Pollution
Humain
Environnement
Economique

A pressurised autoclave opened around 3:50 pm inside the cooking station of a condiment and seasoning plant. A vapour flow at 70°C and liquid at the same temperature were released, seriously burning the employee operating the device and a co-worker to a more minor extent.

The 2 employees were emptying and cleaning the autoclave basket when one of them, while on the walkway, noticed the adjacent autoclave’s green indicator light showing completion of its production cycle. He then activated the autoclave vent valve before pressing the control box button to open the lid. As the lid unlocked and suddenly opened, he was splashed with the burning mix. The co-worker below the walkway was struck by a small spray. Upon hearing his colleague’s scream, the co-worker proceeded to undress him and place him under the shower. The plant operator shut down the cooking apparatus’ 3 autoclaves. Both employees remained under the shower until first responders arrived 10-15 min later. The employee with serious burns to his back was transported to the Lille Hospital, while his less severely injured but extremely shocked colleague was transferred to the Laon Hospital.

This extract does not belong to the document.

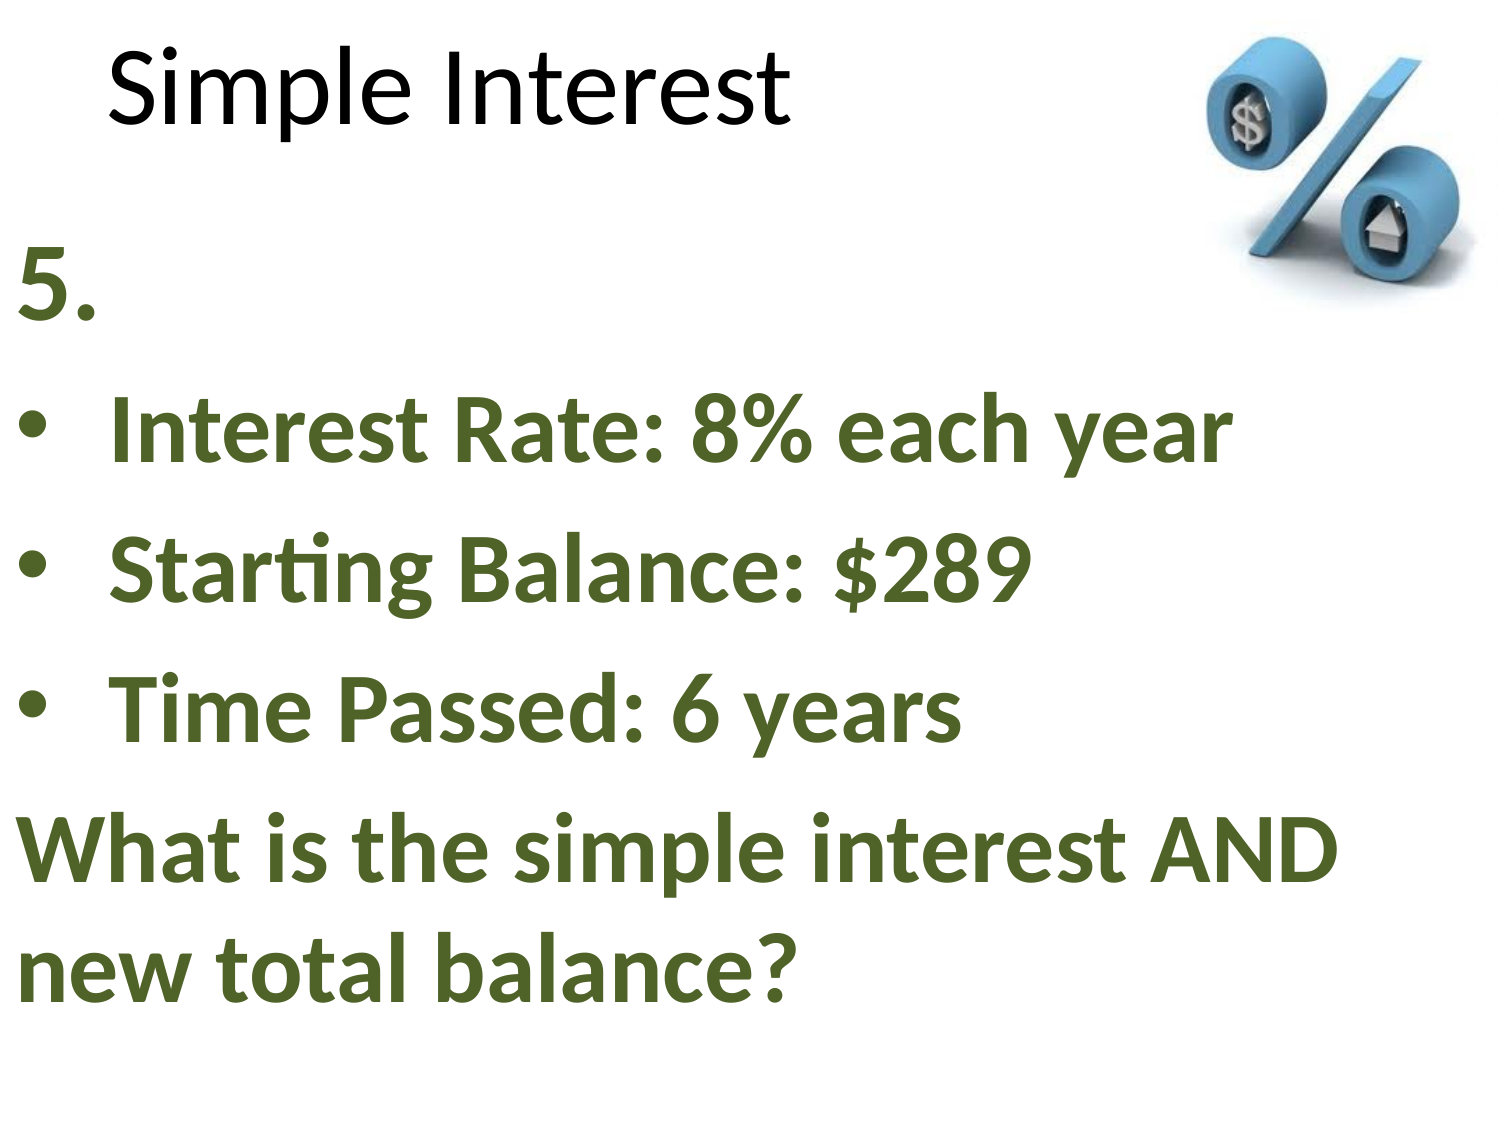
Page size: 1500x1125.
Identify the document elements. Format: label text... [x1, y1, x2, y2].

title Simple Interest [0, 3, 900, 200]
picture [1184, 0, 1498, 313]
subtitle 5. Interest Rate: 8% each year Starting Balance: $289 Time Passed: 6 years What is the simple interest AND new total balance? [0, 200, 1488, 1075]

When the employee activated the vent valve, the autoclave cycle had indeed been completed but residual pressure remained. The slightly burned employee remembered seeing vapour exit the vent, thus indicating that the lid was open though the valve had not yet finished discharging the pressure (internal pressure: around 0.1 bar).

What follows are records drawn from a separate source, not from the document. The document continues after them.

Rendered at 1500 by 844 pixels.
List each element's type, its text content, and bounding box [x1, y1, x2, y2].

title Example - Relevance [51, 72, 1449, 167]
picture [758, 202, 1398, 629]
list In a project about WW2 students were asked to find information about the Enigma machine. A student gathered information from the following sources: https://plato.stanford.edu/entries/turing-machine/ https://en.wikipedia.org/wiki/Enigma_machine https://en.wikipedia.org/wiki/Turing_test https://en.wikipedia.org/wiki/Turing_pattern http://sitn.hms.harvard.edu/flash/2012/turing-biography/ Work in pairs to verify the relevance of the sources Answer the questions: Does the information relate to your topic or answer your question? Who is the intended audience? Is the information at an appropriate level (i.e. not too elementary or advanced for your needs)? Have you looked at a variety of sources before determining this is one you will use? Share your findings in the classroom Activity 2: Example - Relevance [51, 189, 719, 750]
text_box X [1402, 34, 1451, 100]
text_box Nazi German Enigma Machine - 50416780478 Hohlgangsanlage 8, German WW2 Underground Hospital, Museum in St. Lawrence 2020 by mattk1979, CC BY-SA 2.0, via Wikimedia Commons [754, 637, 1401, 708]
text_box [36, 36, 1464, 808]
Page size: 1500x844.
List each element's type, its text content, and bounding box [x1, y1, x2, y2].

Ensuring safe autoclave opening relied on 2 pressure switches: one a contact switch relaying a cue to the programmable controller to authorise opening when pressure dropped below 0.03 bar, the other a membrane switch returning a measurement to the controller and authorising opening at this same pressure. On 24 October, when inspecting the adjacent autoclave, which was identical to the one involved in the accident, the expert noted that the membrane pressure switch setting was not compliant with the supplier’s manual, which indicated a setting of 0.03 bar to trip the opening. The controller’s guideline listed 0.1 bar; upon testing, the pressure switch was found to actually activate at 0.18 bar. Moreover, the operator observed that the contact pressure switch was clogged by meat projected during the operating cycle. This projection had most likely interfered with the pressure measurement. Hence, both switches authorised the autoclave opening: one whose setting deviated from manual prescriptions, the other was fouled leading to an erroneous measurement. Compounding the situation, the employee failed to verify the absence of vapour at the vent valve outlet before opening the lid as well as the absence of pressure by reading the manometer.

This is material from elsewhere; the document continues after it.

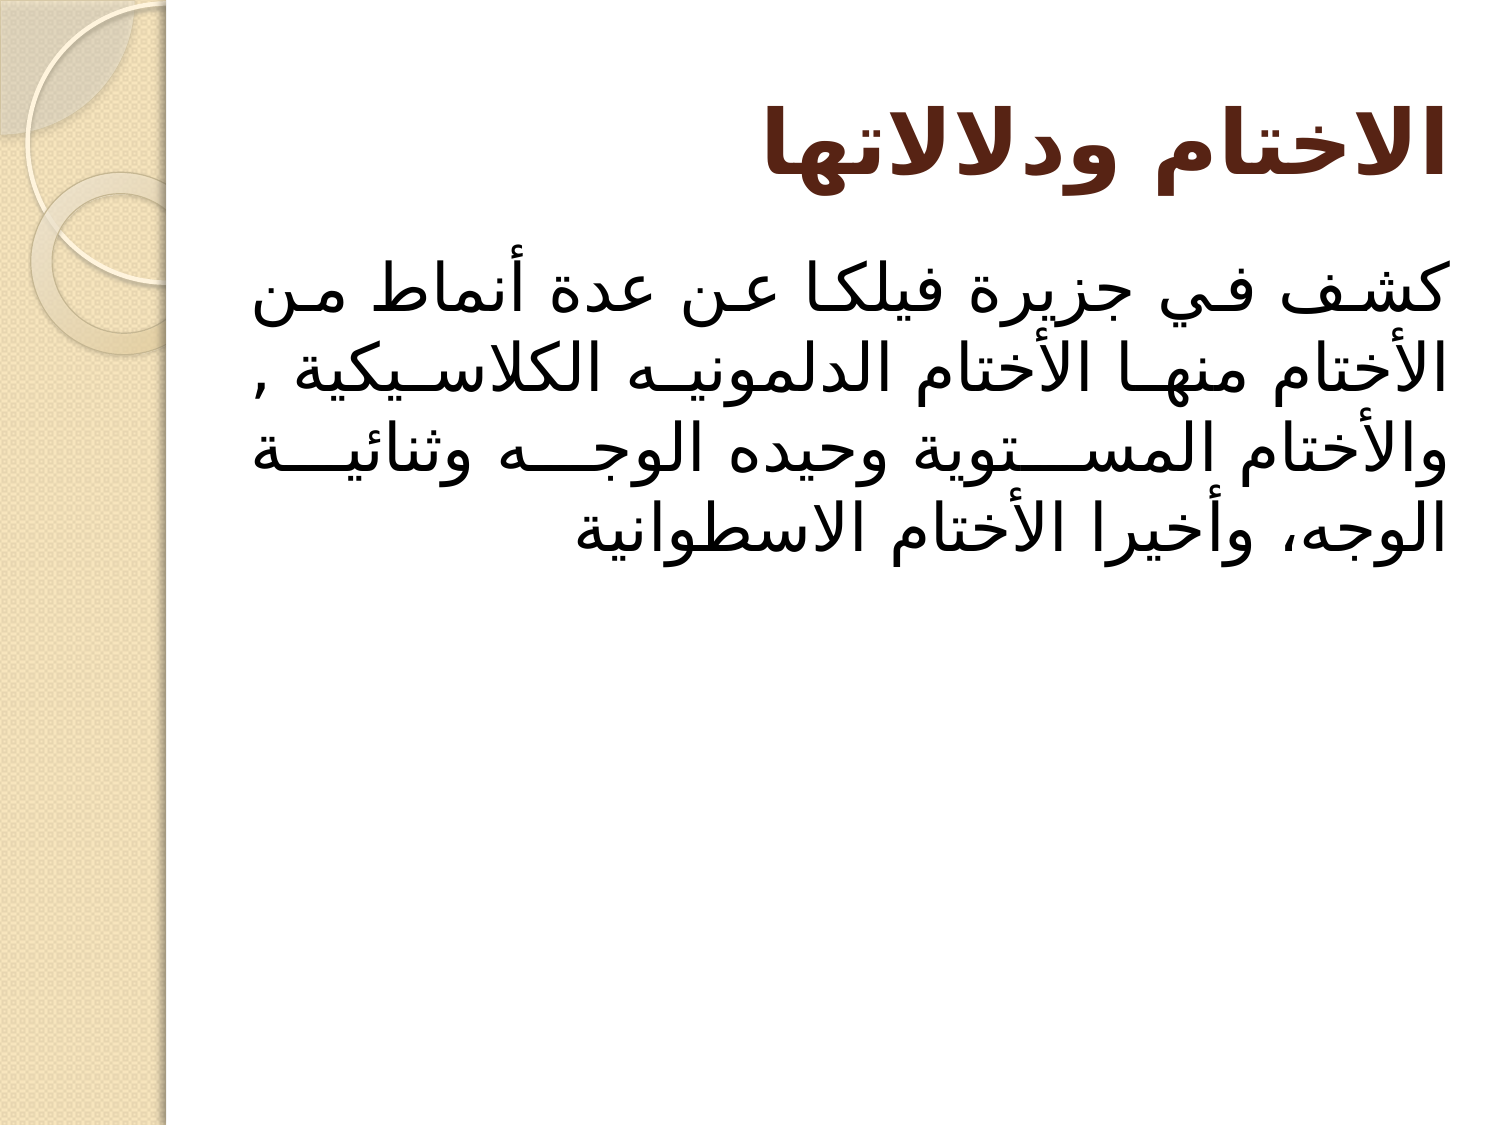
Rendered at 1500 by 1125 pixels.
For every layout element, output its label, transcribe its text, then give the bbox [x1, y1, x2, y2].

list كشف في جزيرة فيلكا عن عدة أنماط من الأختام منها الأختام الدلمونيه الكلاسيكية , والأختام المستوية وحيده الوجه وثنائية الوجه، وأخيرا الأختام الاسطوانية [235, 237, 1466, 1025]
title الاختام ودلالاتها [235, 45, 1466, 233]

A governmental order was issued on 30 November since the plant had not drawn up a proper inventory of its pressure devices. Furthermore, several of these devices had not been tested prior to being placed in service nor recorded at the time.

The operator was required to commission a certified body to evaluate all its vapour generators, autoclaves and pipes, before carrying out the adjustments or replacements deemed necessary. This appraisal, assigned to the inspection for classified facilities in May 2013, noted the absence of user’s instructions in french, plus a manufacturer’s design and/or setting error. A service start-up inspection would have avoided placing the technician and the opening control mechanism so close to the tank and would have verified technicians’ training and the posting of instructions. Such a control step would have also exposed inconsistencies in the user’s guide and the lack of maintenance performed on safety systems.

Following the accident, several actions were planned: revising autoclave use procedures, posting safety instructions, training personnel in pressure equipment risks. A cleaning of all safety devices (pressure switches, vent valves, sensors) and a visual inspection were also scheduled prior to each production run. The preventive maintenance plan was updated by incorporating disassembly of the contact pressure switch once a month.

In 2012, production losses totalled €150,000 while 2013 losses were anticipated to top €400,000.